Despite myself living practically on a different planet when Life on Mars was first broadcast in 2006 (I was a student in a house with no TV,) I was aware that it was a refreshingly original drama series: a new take on an old genre, the 70s cop show, but with a mystery. However, it wasn’t until this year that I finally sat down and watched the two series of Life on Mars and three of Ashes to Ashes in about a month.
Life on Mars began as the sort of TV programme that you really couldn’t make these days! A modern-day police show is far removed from the high-action cops-and-robbers chase shows that were around in the good old days, or so they say. Police officers have to be careful, professional and respectful - all well and good, but not so much fun to watch.
Until they get hit by a car, sent back in time to the ‘seventies and introduced to the Gene Genie. Make no doubt about it, although Sam Tyler (John Simm) is the protagonist of Life on Mars, Gene Hunt is who we watch the show for. Gene Hunt (Philip Glenister) is Sam’s new boss, and he has very different ideas about how a police force should be run. Rather, Sam’s ideas are the new ones: Gene runs his department on the tried-and-tested method of brute force and ignorance… and an unlimited capacity for creative and outrageous verbal - and physical - abuse. The differences between their styles of policing is most concisely shown when trying to gain access to a flat: while Tyler fumbles around attempting to pick the lock, Hunt kicks the door in: Crude, but efficient.

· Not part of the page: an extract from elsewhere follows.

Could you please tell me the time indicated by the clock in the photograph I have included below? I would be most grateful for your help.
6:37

While at first 1973 seems a rather random date for Sam to be sent to, with great music and lots of nostalgia for a rather iconic era, as the story unfolds it is revealed that something significant happened to the Tyler family at that time and it’s up to Sam to change his family’s history. But is time changeable? In some ways it seems possible: in the very first episode, Sam manages to influence a chain of events that eventually help to save his girlfriend in 2006. But other events are inevitably, tragically doomed. Evidence suggests that one can’t change one’s own timeline in this version of time travel.

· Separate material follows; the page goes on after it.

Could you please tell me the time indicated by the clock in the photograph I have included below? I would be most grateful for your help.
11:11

Life on Mars isn’t, however, a straightforward time-travel show. Even while in a fully-formed 1973, with flared jeans, awesome music and a lot of brown, Sam experiences strange, out-of-place phenomena that make the series far more complex, thought-provoking . The Test Card F girl comes to life and walks out of his TV screen to talk eerily to him, and he hears voices that he recognises from his life back in the 21st century.

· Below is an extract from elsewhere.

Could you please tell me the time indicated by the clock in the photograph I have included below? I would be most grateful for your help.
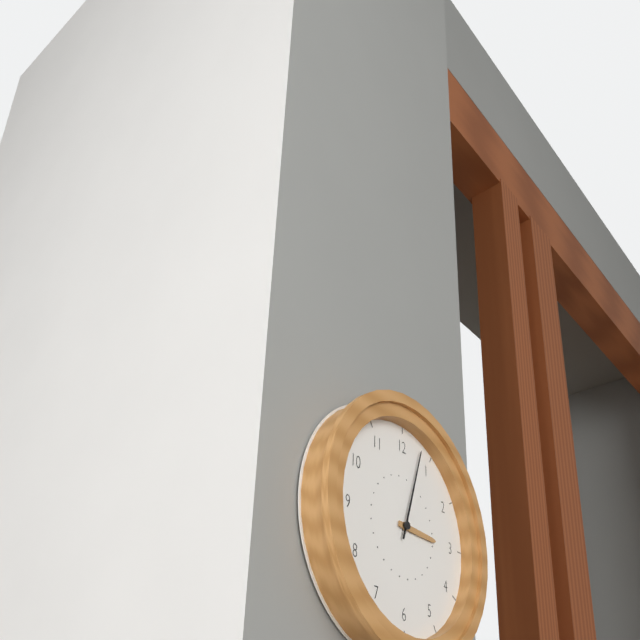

So, is he mad, in a coma or back in time? Is 1973 real or in his mind? (Or, as Dumbledore suggests in the final Harry Potter book, both? Life on Mars in some respects reminded me of Terry Pratchett’s book Night Watch. If it weren’t for the fact that the novel was published before the TV series, you could be forgiven for thinking that Pratchett had borrowed some aspects of his story from a roundworld equivalent. Watchman Commander Sam Vimes is sent back in time by a freak accident where he has to survive a major incident in his past, and in this case, mentor his younger self with his modern-style policing to keep him from being influenced by the dodgy coppers. Interestingly, it is in Discworld where there is a straightforward morality in the Watch, while in Life on Mars, although we really can’t condone everything anything - that Gene Hunt says or does, it has to be confessed, he gets results and his heart is (more or less) in the right place.